- Instructions for the task: Write out everything from the line containing "HasDob returns a" down to the end of the records, and nothing else.

- Source data:
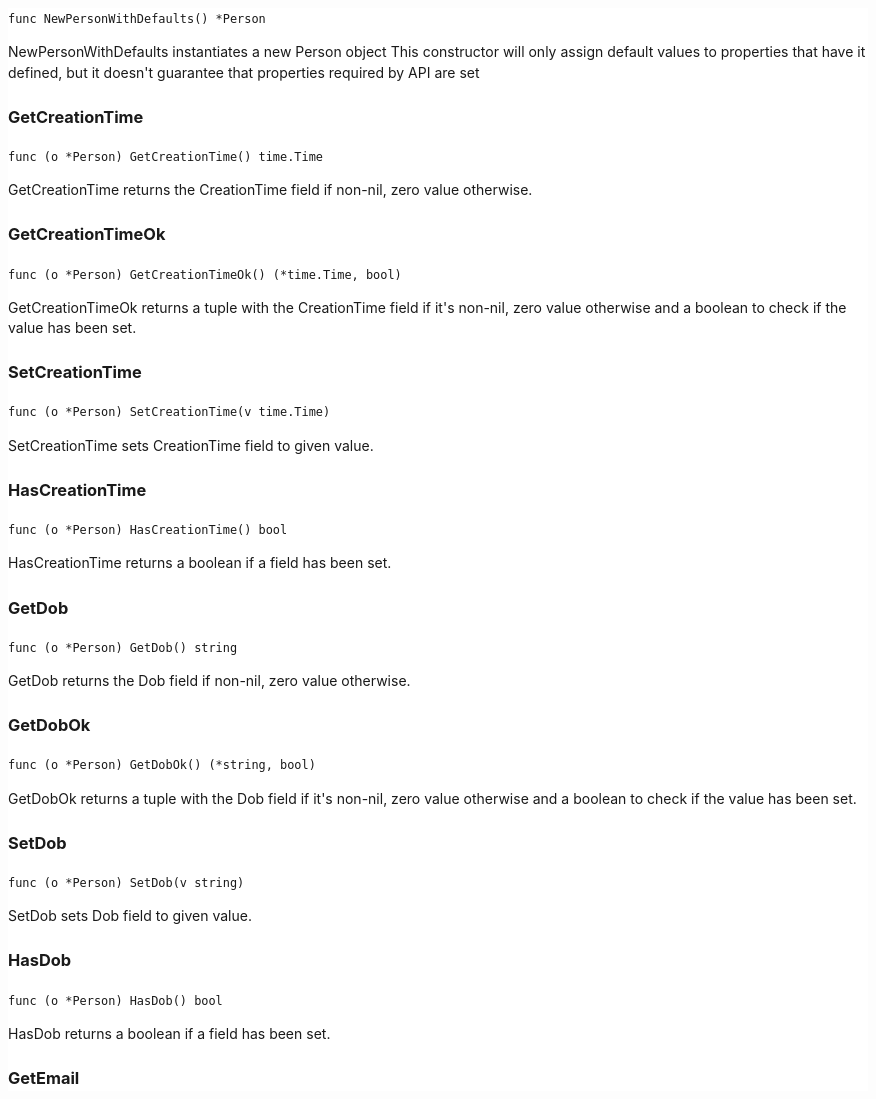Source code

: `func NewPersonWithDefaults() *Person`

NewPersonWithDefaults instantiates a new Person object
This constructor will only assign default values to properties that have it defined,
but it doesn't guarantee that properties required by API are set

### GetCreationTime

`func (o *Person) GetCreationTime() time.Time`

GetCreationTime returns the CreationTime field if non-nil, zero value otherwise.

### GetCreationTimeOk

`func (o *Person) GetCreationTimeOk() (*time.Time, bool)`

GetCreationTimeOk returns a tuple with the CreationTime field if it's non-nil, zero value otherwise
and a boolean to check if the value has been set.

### SetCreationTime

`func (o *Person) SetCreationTime(v time.Time)`

SetCreationTime sets CreationTime field to given value.

### HasCreationTime

`func (o *Person) HasCreationTime() bool`

HasCreationTime returns a boolean if a field has been set.

### GetDob

`func (o *Person) GetDob() string`

GetDob returns the Dob field if non-nil, zero value otherwise.

### GetDobOk

`func (o *Person) GetDobOk() (*string, bool)`

GetDobOk returns a tuple with the Dob field if it's non-nil, zero value otherwise
and a boolean to check if the value has been set.

### SetDob

`func (o *Person) SetDob(v string)`

SetDob sets Dob field to given value.

### HasDob

`func (o *Person) HasDob() bool`

HasDob returns a boolean if a field has been set.

### GetEmail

- Response to the exercise:
HasDob returns a boolean if a field has been set.

### GetEmail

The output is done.